- Problem to solve
Set down all of the records exactly.

- Record excerpts
▶
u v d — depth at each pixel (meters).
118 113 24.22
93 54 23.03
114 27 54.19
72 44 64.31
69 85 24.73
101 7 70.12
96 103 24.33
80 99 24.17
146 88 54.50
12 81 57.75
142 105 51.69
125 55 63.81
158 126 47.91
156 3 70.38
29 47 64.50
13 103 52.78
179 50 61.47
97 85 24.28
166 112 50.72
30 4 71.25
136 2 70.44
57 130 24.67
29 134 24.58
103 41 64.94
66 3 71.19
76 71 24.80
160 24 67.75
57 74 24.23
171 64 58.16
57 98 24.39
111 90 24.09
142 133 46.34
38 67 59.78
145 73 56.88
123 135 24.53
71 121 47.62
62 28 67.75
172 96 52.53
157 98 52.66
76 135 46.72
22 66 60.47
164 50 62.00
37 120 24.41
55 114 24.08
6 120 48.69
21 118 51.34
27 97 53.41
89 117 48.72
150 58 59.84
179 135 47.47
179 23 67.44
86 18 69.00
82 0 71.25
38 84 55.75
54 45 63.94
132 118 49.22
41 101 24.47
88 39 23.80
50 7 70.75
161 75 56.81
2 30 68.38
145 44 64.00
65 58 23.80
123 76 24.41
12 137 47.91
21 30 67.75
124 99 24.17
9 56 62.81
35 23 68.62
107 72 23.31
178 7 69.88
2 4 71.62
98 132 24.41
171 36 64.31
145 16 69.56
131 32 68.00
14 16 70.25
◀
- Response to the exercise
u v d — depth at each pixel (meters).
118 113 24.22
93 54 23.03
114 27 54.19
72 44 64.31
69 85 24.73
101 7 70.12
96 103 24.33
80 99 24.17
146 88 54.50
12 81 57.75
142 105 51.69
125 55 63.81
158 126 47.91
156 3 70.38
29 47 64.50
13 103 52.78
179 50 61.47
97 85 24.28
166 112 50.72
30 4 71.25
136 2 70.44
57 130 24.67
29 134 24.58
103 41 64.94
66 3 71.19
76 71 24.80
160 24 67.75
57 74 24.23
171 64 58.16
57 98 24.39
111 90 24.09
142 133 46.34
38 67 59.78
145 73 56.88
123 135 24.53
71 121 47.62
62 28 67.75
172 96 52.53
157 98 52.66
76 135 46.72
22 66 60.47
164 50 62.00
37 120 24.41
55 114 24.08
6 120 48.69
21 118 51.34
27 97 53.41
89 117 48.72
150 58 59.84
179 135 47.47
179 23 67.44
86 18 69.00
82 0 71.25
38 84 55.75
54 45 63.94
132 118 49.22
41 101 24.47
88 39 23.80
50 7 70.75
161 75 56.81
2 30 68.38
145 44 64.00
65 58 23.80
123 76 24.41
12 137 47.91
21 30 67.75
124 99 24.17
9 56 62.81
35 23 68.62
107 72 23.31
178 7 69.88
2 4 71.62
98 132 24.41
171 36 64.31
145 16 69.56
131 32 68.00
14 16 70.25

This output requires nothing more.